Task directions: An exact copy of the data is needed, one that excludes all pictures.

Provided data:
******************************
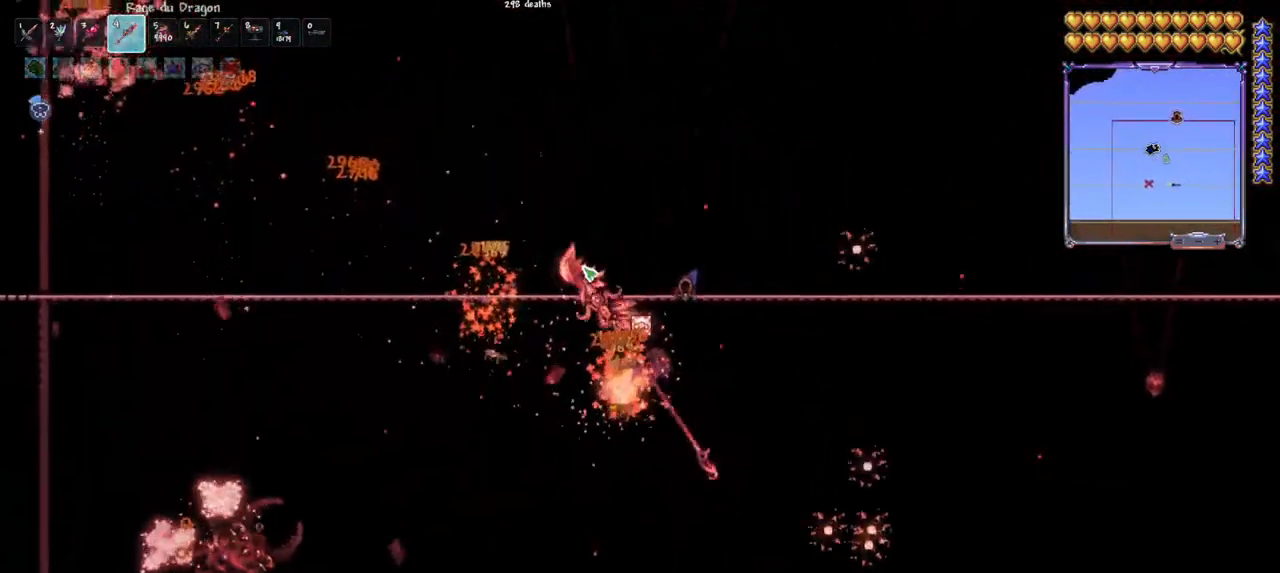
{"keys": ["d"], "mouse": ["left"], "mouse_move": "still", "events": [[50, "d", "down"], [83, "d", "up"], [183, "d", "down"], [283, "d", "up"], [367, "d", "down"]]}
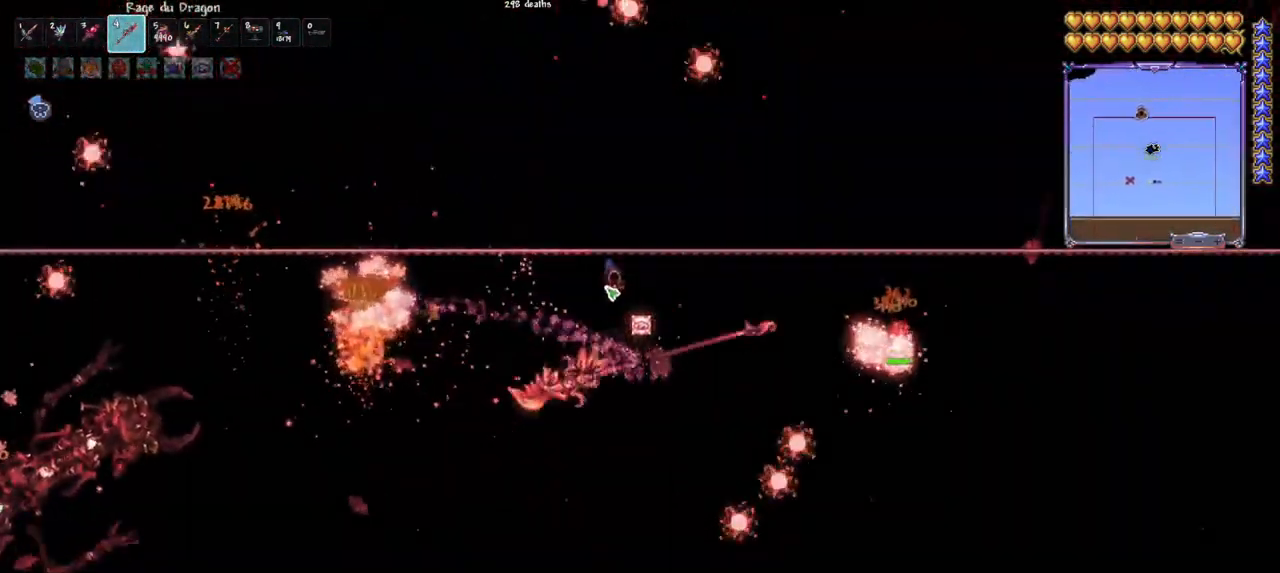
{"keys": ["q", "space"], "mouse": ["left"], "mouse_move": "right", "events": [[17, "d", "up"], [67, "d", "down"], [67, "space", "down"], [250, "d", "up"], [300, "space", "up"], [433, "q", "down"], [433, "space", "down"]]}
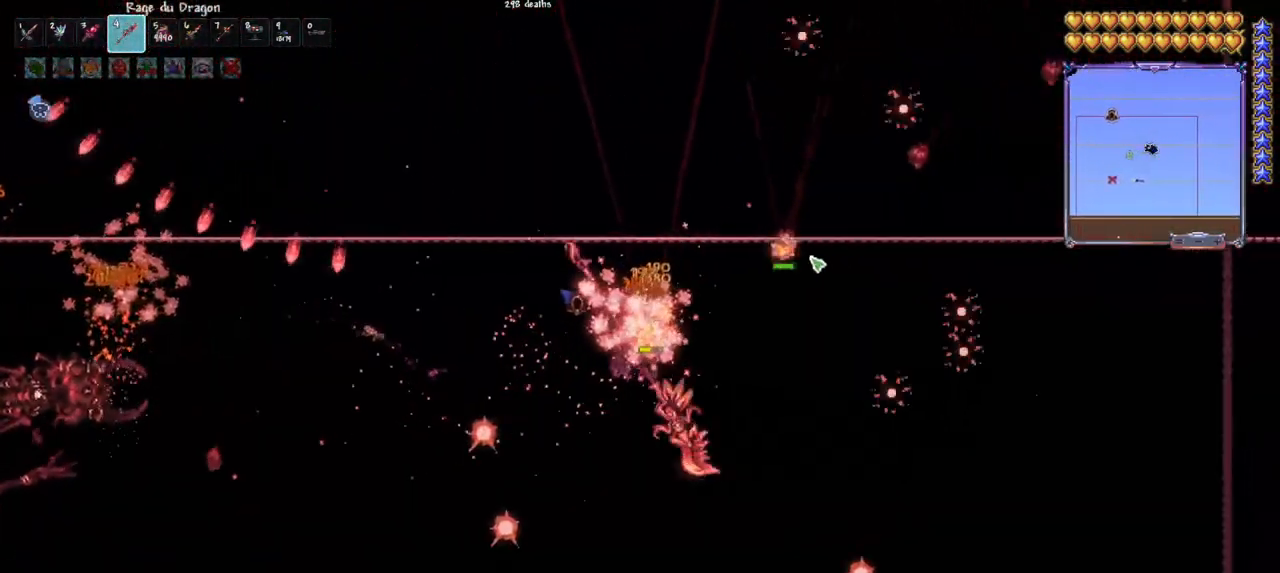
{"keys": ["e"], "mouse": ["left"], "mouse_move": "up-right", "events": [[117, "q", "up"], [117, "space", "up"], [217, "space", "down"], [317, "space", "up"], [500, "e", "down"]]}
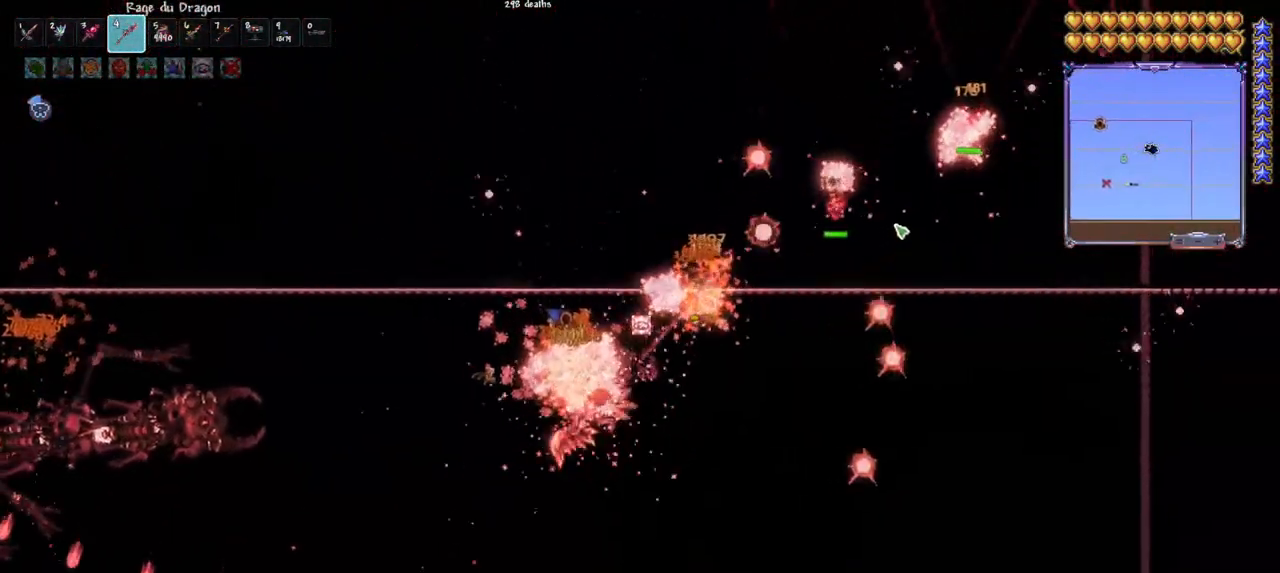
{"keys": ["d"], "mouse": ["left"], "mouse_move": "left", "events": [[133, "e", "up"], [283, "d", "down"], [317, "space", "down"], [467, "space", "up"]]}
******************************
Your response:
{"keys": ["d"], "mouse": ["left"], "mouse_move": "still", "events": [[50, "d", "down"], [83, "d", "up"], [183, "d", "down"], [283, "d", "up"], [367, "d", "down"]]}
{"keys": ["q", "space"], "mouse": ["left"], "mouse_move": "right", "events": [[17, "d", "up"], [67, "d", "down"], [67, "space", "down"], [250, "d", "up"], [300, "space", "up"], [433, "q", "down"], [433, "space", "down"]]}
{"keys": ["e"], "mouse": ["left"], "mouse_move": "up-right", "events": [[117, "q", "up"], [117, "space", "up"], [217, "space", "down"], [317, "space", "up"], [500, "e", "down"]]}
{"keys": ["d"], "mouse": ["left"], "mouse_move": "left", "events": [[133, "e", "up"], [283, "d", "down"], [317, "space", "down"], [467, "space", "up"]]}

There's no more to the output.